Als allgemeiner Grundsatz kann gesagt werden, dass durch das Vermitteln des Gefühls des potentiell möglichen ständigen Überwachtseins in die Privatsphäre eingegriffen wird. Das beiläufige und absichtslose Hinaussehen aus den Fenstern des eigenen Hauses, die Einblick in ein Nachbargrundstück gewähren, kann keinen Eingriff in die Privatsphäre darstellen. Auch das kurze, nicht ganz so absichtslose, auf Neugier basierende Hinausblicken, das manch einer pflegt, kann je nach Empfindlichkeit unangenehm sein, muss aber im Rahmen des "Üblichen" hingenommen werden. Dies hat seine Grenze bei der Intensität, durch die sich im konkreten Einzelfall auch ein anderer durchschnittlich empfindender Nachbar dauernd beobachtet und verfolgt fühlen würde.

Das bei gleichzeitiger Gartenbenützung bei angrenzenden Grundflächen nicht zu vermeidende und oft genug unfreiwillige Mithören von Gesprächen, die auf einer Terrasse oder im Garten von Nachbarn geführt werden, ist, selbst wenn bewusst den Gesprächen gelauscht wird, für sich allein, ohne Hinzutreten besonderer Umstände, kein Eingriff in die Privatsphäre.

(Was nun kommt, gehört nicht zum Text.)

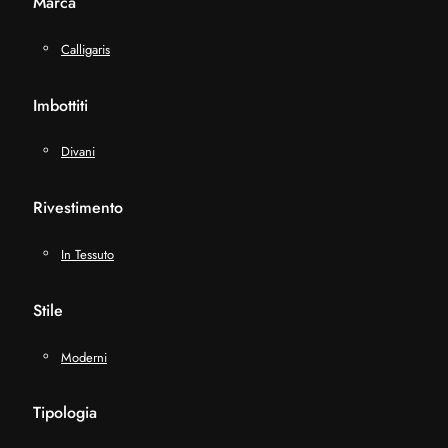
Marca
Calligaris
Imbottiti
Divani
Rivestimento
In Tessuto
Stile
Moderni
Tipologia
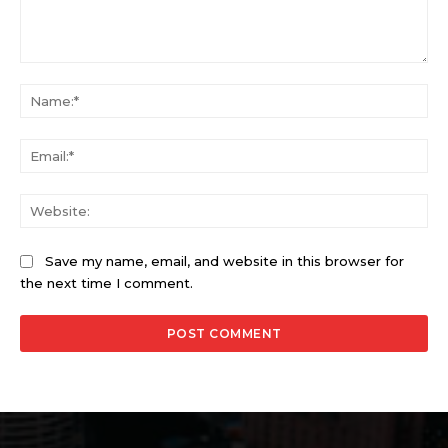
Comment:
Na
Ema
Web
Save my name, email, and website in this browser for
the next time I comment.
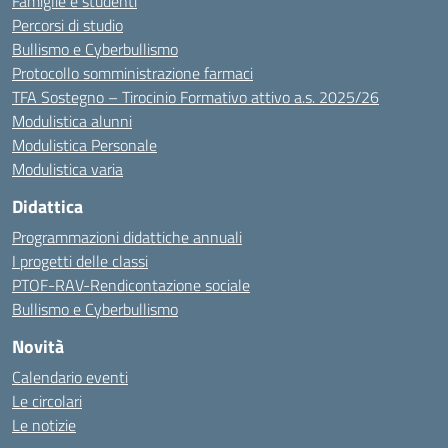
Famiglie e studenti
Percorsi di studio
Bullismo e Cyberbullismo
Protocollo somministrazione farmaci
TFA Sostegno – Tirocinio Formativo attivo a.s. 2025/26
Modulistica alunni
Modulistica Personale
Modulistica varia
Didattica
Programmazioni didattiche annuali
I progetti delle classi
PTOF-RAV-Rendicontazione sociale
Bullismo e Cyberbullismo
Novità
Calendario eventi
Le circolari
Le notizie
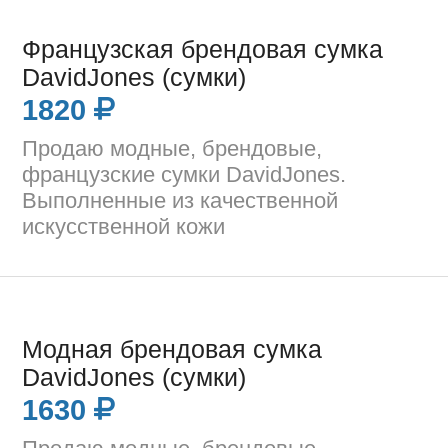
Французская брендовая сумка
DavidJones (сумки)
1820
Продаю модные, брендовые,
французские сумки DavidJones.
Выполненные из качественной
искусственной кожи
Модная брендовая сумка
DavidJones (сумки)
1630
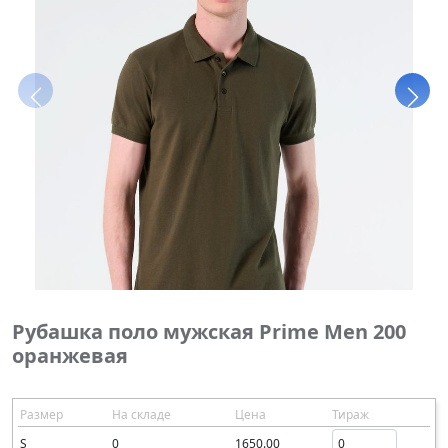
Рубашка поло мужская Prime Men 200
оранжевая
Размер
На складе
Цена
Тираж
S
0
1650.00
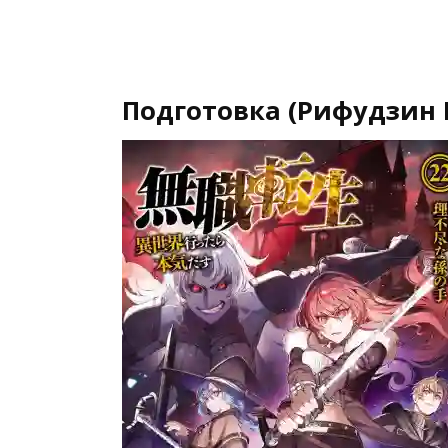
Подготовка (Рифудзин 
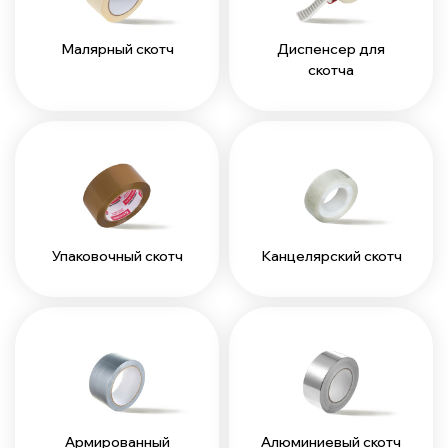
Малярный скотч
Диспенсер для
скотча
Упаковочный скотч
Канцелярский скотч
Армированный
Алюминиевый скотч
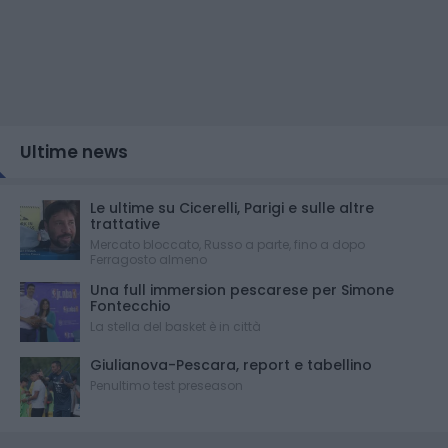
Ultime news
Le ultime su Cicerelli, Parigi e sulle altre
trattative
Mercato bloccato, Russo a parte, fino a dopo
Ferragosto almeno
Una full immersion pescarese per Simone
Fontecchio
La stella del basket è in città
Giulianova-Pescara, report e tabellino
Penultimo test preseason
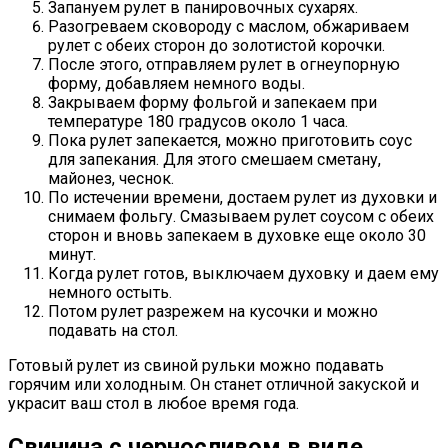
Запануем рулет в панировочных сухарях.
Разогреваем сковороду с маслом, обжариваем
рулет с обеих сторон до золотистой корочки.
После этого, отправляем рулет в огнеупорную
форму, добавляем немного воды.
Закрываем форму фольгой и запекаем при
температуре 180 градусов около 1 часа.
Пока рулет запекается, можно приготовить соус
для запекания. Для этого смешаем сметану,
майонез, чеснок.
По истечении времени, достаем рулет из духовки и
снимаем фольгу. Смазываем рулет соусом с обеих
сторон и вновь запекаем в духовке еще около 30
минут.
Когда рулет готов, выключаем духовку и даем ему
немного остыть.
Потом рулет разрежем на кусочки и можно
подавать на стол.
Готовый рулет из свиной рульки можно подавать
горячим или холодным. Он станет отличной закуской и
украсит ваш стол в любое время года.
Свинина с черносливом в виде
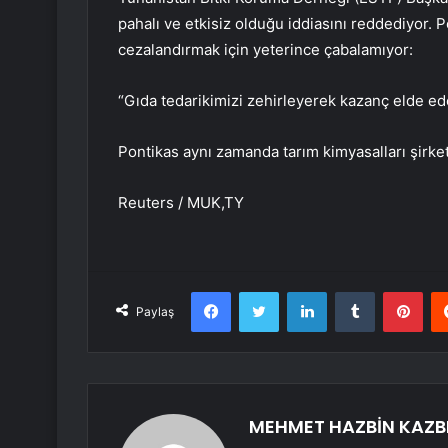
pahalı ve etkisiz olduğu iddiasını reddediyor. P
cezalandırmak için yeterince çabalamıyor:
“Gıda tedarikimizi zehirleyerek kazanç elde ede
Pontikas aynı zamanda tarım kimyasalları şirket
Reuters / MUK,TY
Facebook
Twitter
LinkedIn
Tumblr
Pint
Paylaş
MEHMET HAZBİN KAZB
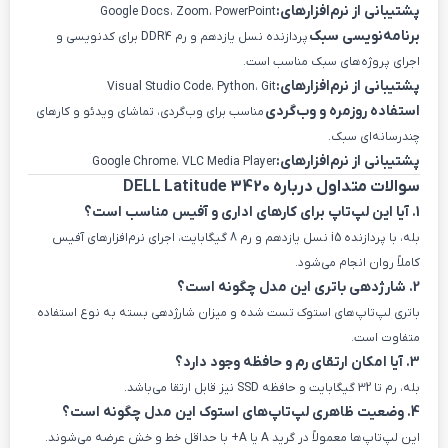
پشتیبانی از نرم‌افزارهای:
Google Docs، Zoom، PowerPoint
برنامه‌نویسی سبک
پردازنده نسل یازدهم و رم DDR4 برای کدنویسی و
اجرای پروژه‌های سبک مناسب است.
پشتیبانی از نرم‌افزارهای:
Visual Studio Code، Python، Git
استفاده روزمره و وب‌گردی
مناسب برای وب‌گردی، تماشای ویدئو و کارهای
چندرسانه‌ای سبک.
پشتیبانی از نرم‌افزارهای:
Google Chrome، VLC Media Player
سوالات متداول درباره DELL Latitude 3420
1. آیا این لپ‌تاپ برای کارهای اداری و آفیس مناسب است؟
بله، با پردازنده i5 نسل یازدهم و رم 8 گیگابایت، اجرای نرم‌افزارهای آفیس
کاملاً روان انجام می‌شود.
2. شارژدهی باتری این مدل چگونه است؟
باتری لپ‌تاپ‌های استوک تست شده و میزان شارژدهی بسته به نوع استفاده
متفاوت است.
3. آیا امکان ارتقای رم و حافظه وجود دارد؟
بله، رم تا 32 گیگابایت و حافظه SSD نیز قابل ارتقا می‌باشد.
4. وضعیت ظاهری لپ‌تاپ‌های استوک این مدل چگونه است؟
این لپ‌تاپ‌ها معمولاً در گرید A یا A+ با حداقل خط و خش عرضه می‌شوند.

Die Kläger haben vorgebracht, dass sie die Beklagte beobachte, um sie auszuspionieren und zu belästigen. Sie benehme sich dabei so, dass dies die Kläger auch wahrnehmen müssten. Ausgehend vom Vorbringen der Kläger belässt es die Beklagte also nicht beim beiläufigen "Hinausschauen", sondern überwindet sogar Hindernisse, die dem zufälligen Einsehen in die Liegenschaft der Nachbarn entgegenstehen. So soll sie, um aus einem hoch gelegenen Fenster, aus dem man ohne Hilfsmittel nicht hinausschauen könnte, auf den Klodeckel steigen, und es darauf anlegen, dass sie von den Klägern beim Beobachten gesehen wird. Nach dem Vorbringen der Kläger geht es also nicht um ein nur "zufälliges" und "absichtsloses" aus dem Fenster schauen, sondern um ein ungewöhnliches Verhalten, das nach dem Vorbringen den Klägern das Gefühl der ständigen Überwachung geben soll und auch gibt und das in die Privatsphäre der Kläger eingreifen würde, auch wenn "nur" Alltägliches, aber eben nicht für die Öffentlichkeit bestimmtes Privatleben von Nachbarn beobachtet würde. Sollte die Beklagte durch ihr Gesamtverhalten den Klägern das Gefühl des dauernden Beobachtetseins vermitteln, so stellt dies einen Eingriff in die Privatsphäre dar, auch wenn dabei keine technischen Hilfsmittel wie Kameras eingesetzt werden.